Philippines: Duterte's dangerous anti-terror law a new setback for human rights

Responding to news that Philippines’ President Rodrigo Duterte today signed the Anti-Terrorism Act into law, Nicholas Bequelin, Amnesty International’s Asia-Pacific Regional Director, said:

“Under Duterte’s presidency, even the mildest government critics can be labelled terrorists.

“This administration has effectively crafted a new weapon to brand and hound any perceived enemies of the state. In the prevailing climate of impunity, a law so vague on the definition of ‘terrorism’ can only worsen attacks against human rights defenders.

“The approval of this law grants the government excessive and unchecked powers. Legislation aimed at ‘countering terrorism’ must ensure respect for international human rights and humanitarian law and protect basic liberties.

“This law’s introduction is the latest example of the country’s ever-worsening human rights record. Once again, this shows why the UN should launch a formal investigation into ongoing widespread and systematic violations in the country.”

Anti-Terrorism Act of 2020

Earlier today, President Duterte signed into law the Anti-Terrorism Act of 2020, which replaces the Human Security Act of 2007. Amnesty has called on the Philippine government to reject this legislation on the grounds that it contains dangerous provisions and risks further undermining human rights in the country.

The Act defines terrorism as:

•           Engaging in acts intended to cause death or serious bodily injury to any person or endangers a person’s life;

•           Engaging in acts intended to cause extensive damage or destruction to a government or public facility, public place, or private property;

•           Engaging in acts intended to cause extensive interference with, damage, or destruction to critical infrastructure;

•           Developing, manufacturing, possessing, acquiring, transporting, supplying, or using weapons; and

•           Releasing dangerous substances or causing fire, floods or explosions when the purpose is to intimidate the general public, create an atmosphere to spread a message of fear, provoke or influence by intimidation the government or any international organization, seriously destabilize or destroy the fundamental political, economic, or social structures in the country, or create a public emergency or seriously undermine public safety.

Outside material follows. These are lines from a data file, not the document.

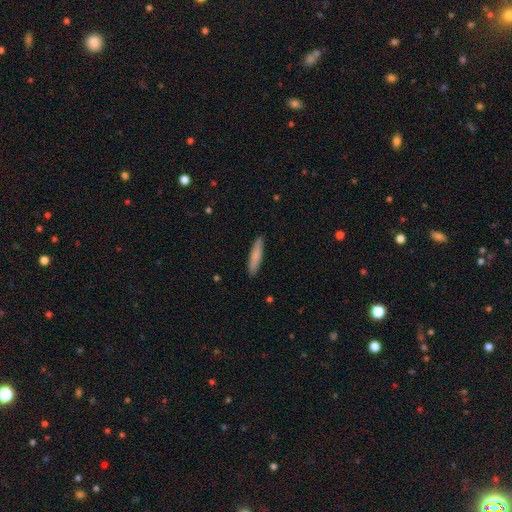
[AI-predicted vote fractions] Smooth or featured?
  - smooth: 81% *
  - featured or disk: 13%
  - star or artifact: 6%
How rounded?
  - cigar-shaped: 87% *
  - in between: 12%
  - round: 1%
Merging?
  - none: 90% *
  - minor disturbance: 7%
  - major disturbance: 2%
  - merger: 1%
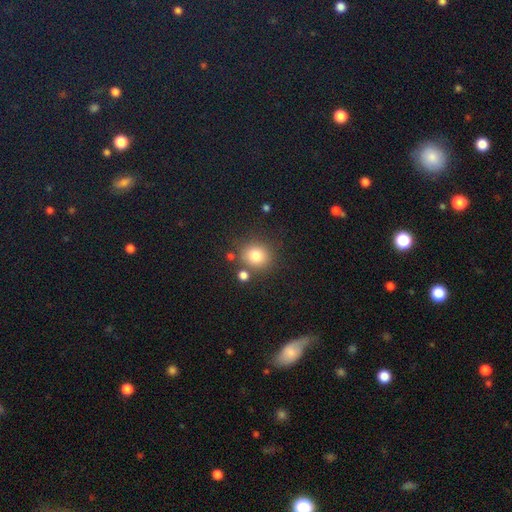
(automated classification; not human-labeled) Smooth or featured? Predicted: smooth (p=0.80). How rounded? Predicted: round (p=0.83). Merging? Predicted: none (p=0.77).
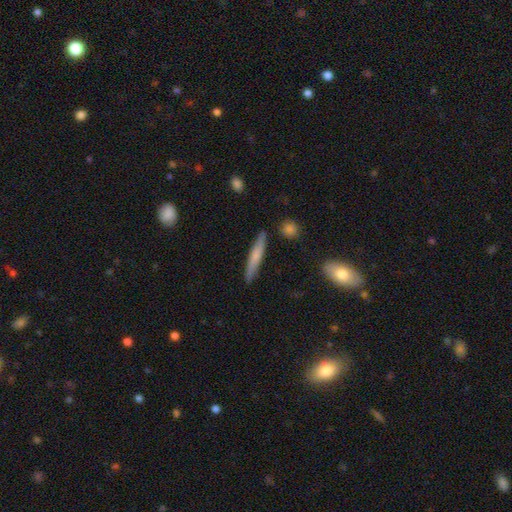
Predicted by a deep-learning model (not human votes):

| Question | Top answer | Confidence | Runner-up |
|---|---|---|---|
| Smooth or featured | smooth | 62% | featured or disk (32%) |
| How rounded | cigar-shaped | 92% | in between (7%) |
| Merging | none | 86% | minor disturbance (10%) |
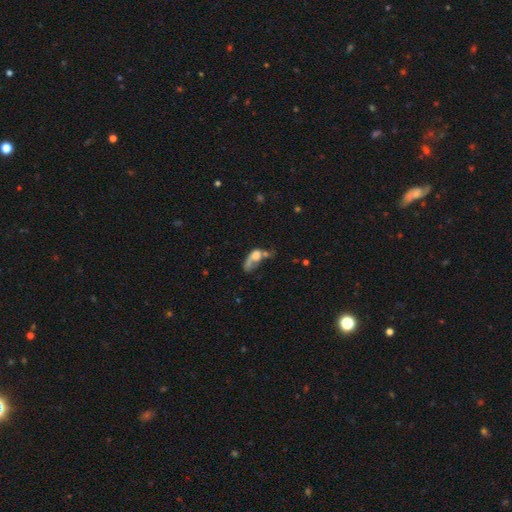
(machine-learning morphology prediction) This is possibly a smooth galaxy (49%). Merging: marginally major disturbance (40%).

Under the law, persons who propose, incite, conspire, and participate in the planning, training, and facilitation an offence under the act, as well as those who provide support to ‘terrorists’ as defined under the act, or recruit members of a ‘terrorist organisation’, could face life imprisonment without parole.

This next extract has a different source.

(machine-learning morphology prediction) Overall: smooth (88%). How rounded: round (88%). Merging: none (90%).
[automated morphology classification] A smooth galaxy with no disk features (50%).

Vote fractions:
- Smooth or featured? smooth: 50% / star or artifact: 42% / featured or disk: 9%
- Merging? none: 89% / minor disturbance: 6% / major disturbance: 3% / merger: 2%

The law also punishes the following offences with 12 years’ imprisonment:

•           Threatening to commit ‘terrorism’.

•           Inciting others or proposing to commit ‘terrorism’.

•           Voluntarily and knowingly joining any ‘terrorist group’.

•           Acting as an accessory in the commission of ‘terrorism’.

The law allows suspects to be detained without a judicial warrant of arrest for 14 days and can be extended by 10 more days, and placed under surveillance for 60 days, that can also be extended by up to 30 days, by the police or military.